What is the Pathology of Subacute Cerebellar Degeneration?

Etiology: The cause of Subacute Cerebellar Degeneration is autoimmune. 

Pathogenesis: Autoimmune mediated  antibodies and T-cells attacking normal cells in the nervous systems.

How does Subacute Cerebellar Degeneration Present?

Patients with subacute cerebellar degeneration are typically over 50 years of age on average, and females are predominantly affected. The symptoms, features, and clinical findings associated with Subacute Cerebellar Degeneration include ataxia, dysarthria, dysphagia, diplopia, tremors, and vertigo. 

How is Subacute Cerebellar Degeneration Diagnosed?

The diagnostic criteria for paraneoplastic subacute cerebellar degeneration are:

• Severe cerebellar symptoms less than 12 weeks, along with no abnormal sign of cerebellar size reduction
• Rankin scale score of at least a 3, indicating that symptoms interfere with daily life significantly
• Clinical evidence of cerebellar dysfunction, specifically within the trunk or hemispheres, and established diagnosis of cancer within 5 years from the onset of symptoms
• Cerebellar symptoms and cancer-related antibodies

How is Subacute Cerebellar Degeneration Treated?

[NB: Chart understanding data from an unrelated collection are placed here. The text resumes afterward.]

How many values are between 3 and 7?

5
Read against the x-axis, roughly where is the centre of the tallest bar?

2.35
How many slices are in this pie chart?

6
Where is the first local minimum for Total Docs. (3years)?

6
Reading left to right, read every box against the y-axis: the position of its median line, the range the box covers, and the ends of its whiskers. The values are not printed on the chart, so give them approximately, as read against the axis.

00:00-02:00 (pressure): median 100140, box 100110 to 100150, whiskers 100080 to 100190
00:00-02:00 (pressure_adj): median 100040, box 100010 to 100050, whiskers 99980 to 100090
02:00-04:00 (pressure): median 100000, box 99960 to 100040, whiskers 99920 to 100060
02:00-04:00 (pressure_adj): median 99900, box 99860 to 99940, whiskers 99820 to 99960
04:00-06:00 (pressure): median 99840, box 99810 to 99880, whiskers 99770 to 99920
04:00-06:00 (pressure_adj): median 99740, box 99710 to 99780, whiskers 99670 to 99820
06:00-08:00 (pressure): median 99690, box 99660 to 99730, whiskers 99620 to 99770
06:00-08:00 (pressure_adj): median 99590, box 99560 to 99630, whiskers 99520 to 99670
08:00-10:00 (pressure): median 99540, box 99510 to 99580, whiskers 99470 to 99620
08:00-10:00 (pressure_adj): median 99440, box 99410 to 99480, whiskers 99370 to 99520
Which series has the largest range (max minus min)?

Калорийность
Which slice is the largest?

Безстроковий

Subacute cerebellar degeneration is treated by prompt tumor removal, chemotherapy and radiation therapy. Adjuvant therapy with glucocorticoids such as methylprednisolone and immunotherapy with potent T cell inhibition, such as tacrolimus and rituximab may be helpful. Physical therapy and ocupational therapy should aso be considered. 

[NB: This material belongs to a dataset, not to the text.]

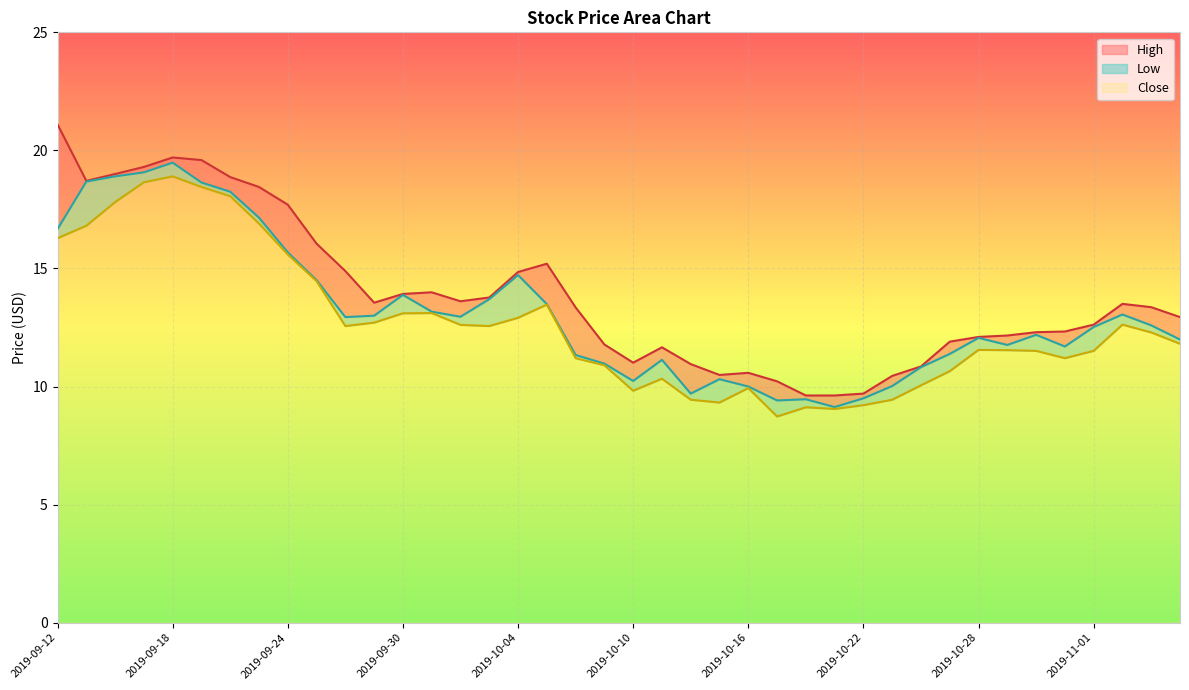

What is the difference between the second highest and second lowest values in the Close series?

9.7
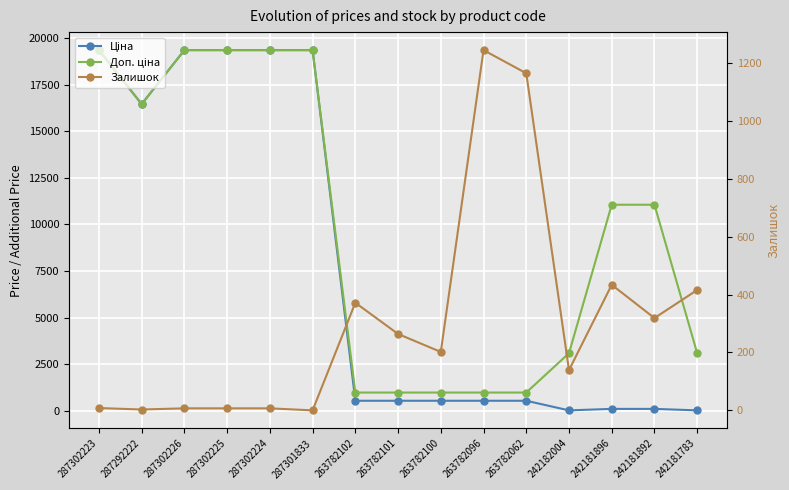

At which label does Ціна reach its minimum?

242182004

What is the Prognosis of Subacute Cerebellar Degeneration?

The prognosis of subacute cerebellar degeneration is poor. Most symptoms (such as ataxia and vision problems) can be reversed if detected and treated promptly. However, improvement in memory function and cognitive skills may be slow and, usually, incomplete. Without treatment, this condition can be disabling and life-threatening.

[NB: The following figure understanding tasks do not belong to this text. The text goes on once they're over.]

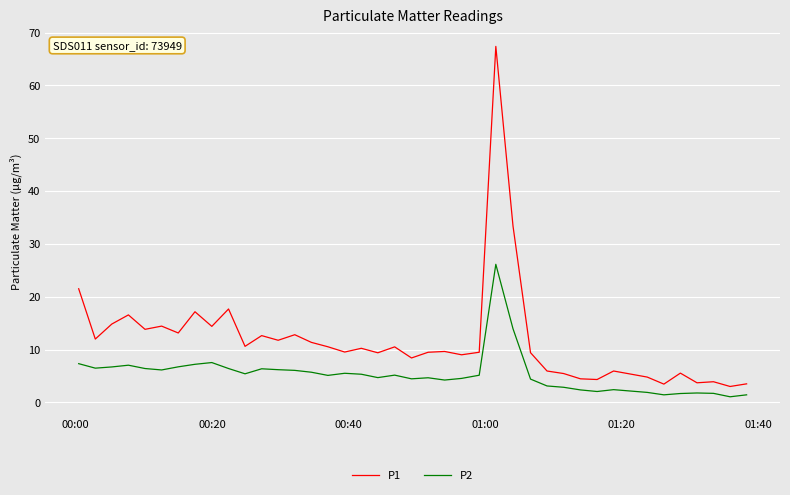

List the series in order of their overall mean, lowest first.

P2, P1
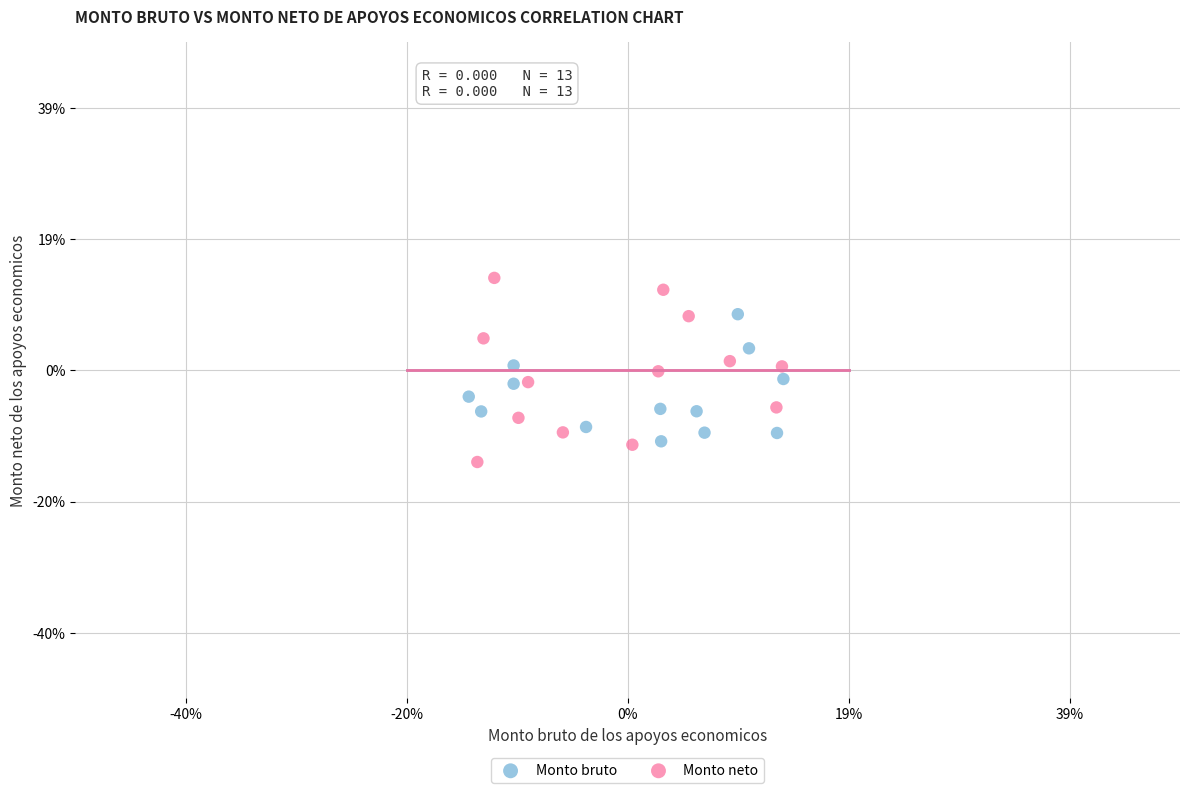

Which series has the widest spread of Y values?

Monto neto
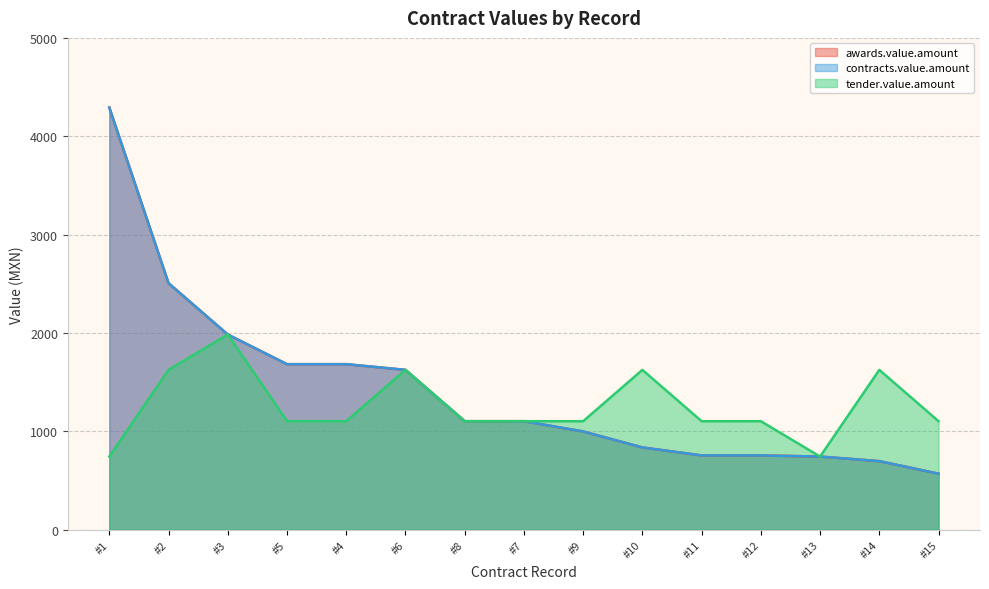

What is the maximum value shown in the chart?

4292.0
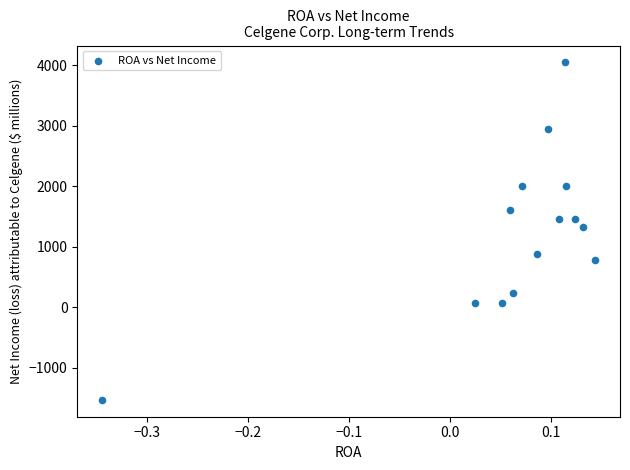

What is the range of Y values (max minus min)?

5580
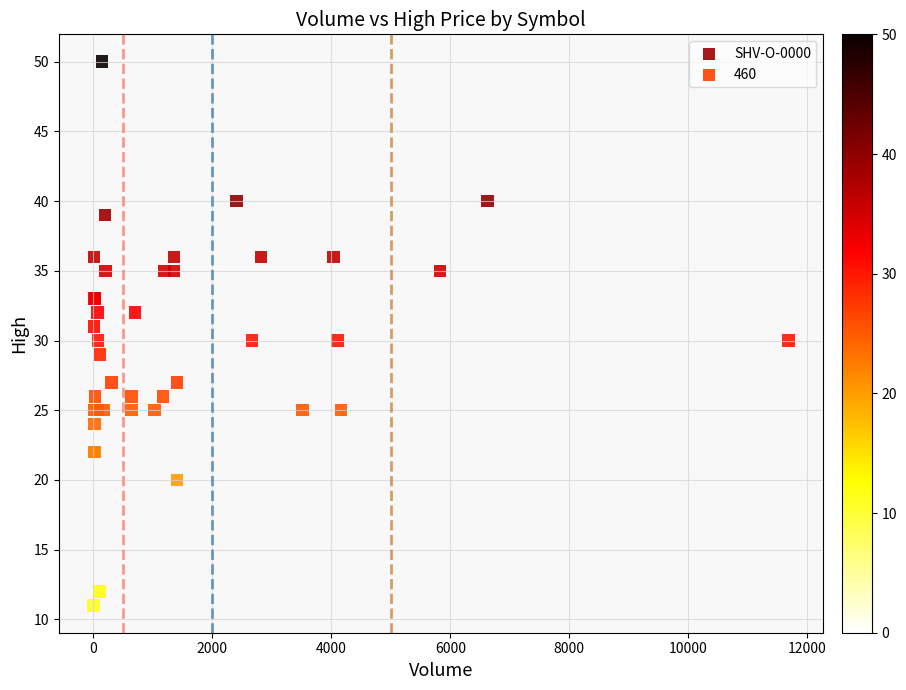

Which series has the largest Y range (max minus min)?

SHV-O-0000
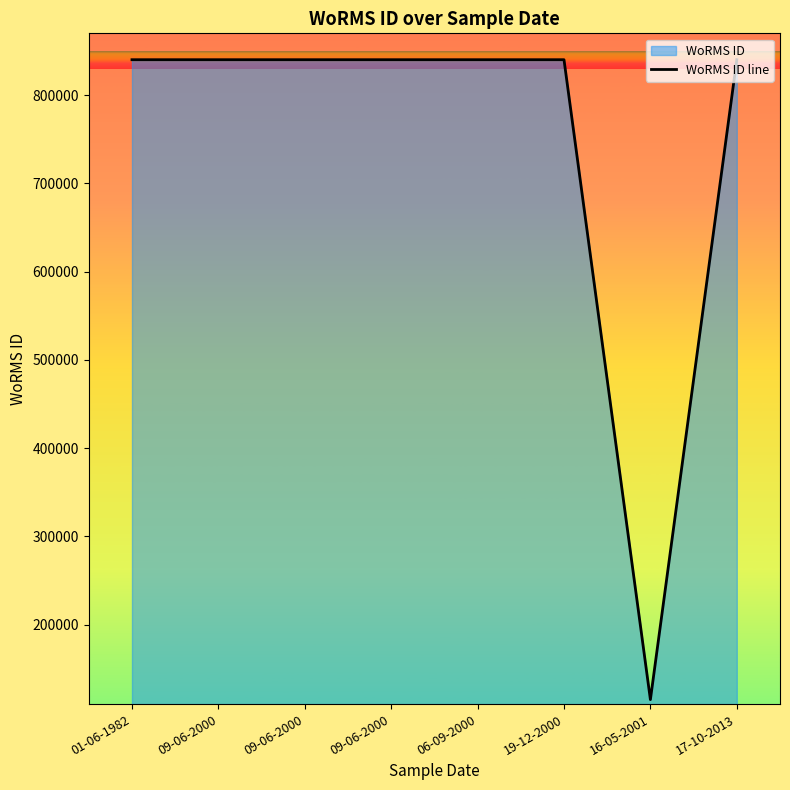

What is the difference between the values at 16-05-2001 and 09-06-2000?

725024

What is Limbic Encephalitis?

Limbic encephalitis is a form of autoimmune encephalitis that is characterized by inflammation of the brain. 

What is the Pathology of Limbic Encephalitis?

Etiology: The cause of Limbic Encephalitis with an autoimmune reaction. 

Pathogenesis: The pathological changes of paraneoplastic limbic encephalitis are usually related to loss of neurons with reactive gliosis, perivascular lymphocytic cuffing, and microglial proliferation.  

Histology: The histology associated with Limbic Encephalitis shows multiple areas of micro-softening in the cerebral cortex which are distributed in the limbic and non-limbic areas with lymphocytic infiltration in the intraparenchymal vessels. 

How does Limbic Encephalitis Present?

Patients with limbic encephalitis are predominantly males and age range is 40-45 years. The symptoms, features, and clinical findings associated with Limbic Encephalitis include personality changes, depression, irritability, memory loss, and seizures. 

How is Limbic Encephalitis Diagnosed?

Limbic Encephalitis is diagnosed by clinical exam, and blood tests. 

How is Limbic Encephalitis Treated?

Limbic Encephalitis is treated by surgical removal of any tumors that mey be present, chemotherapy if indicated, and supportive care. 

What is the Prognosis of Limbic Encephalitis?

The prognosis of limbic encephalitis is fair.

What are Metastatic Tumors?

Metastatic tumors are tumors that spread to other parts of the body. Metastatic tumors that affect the central nervous system are typically carcinomas, but may originate from many different malignancies.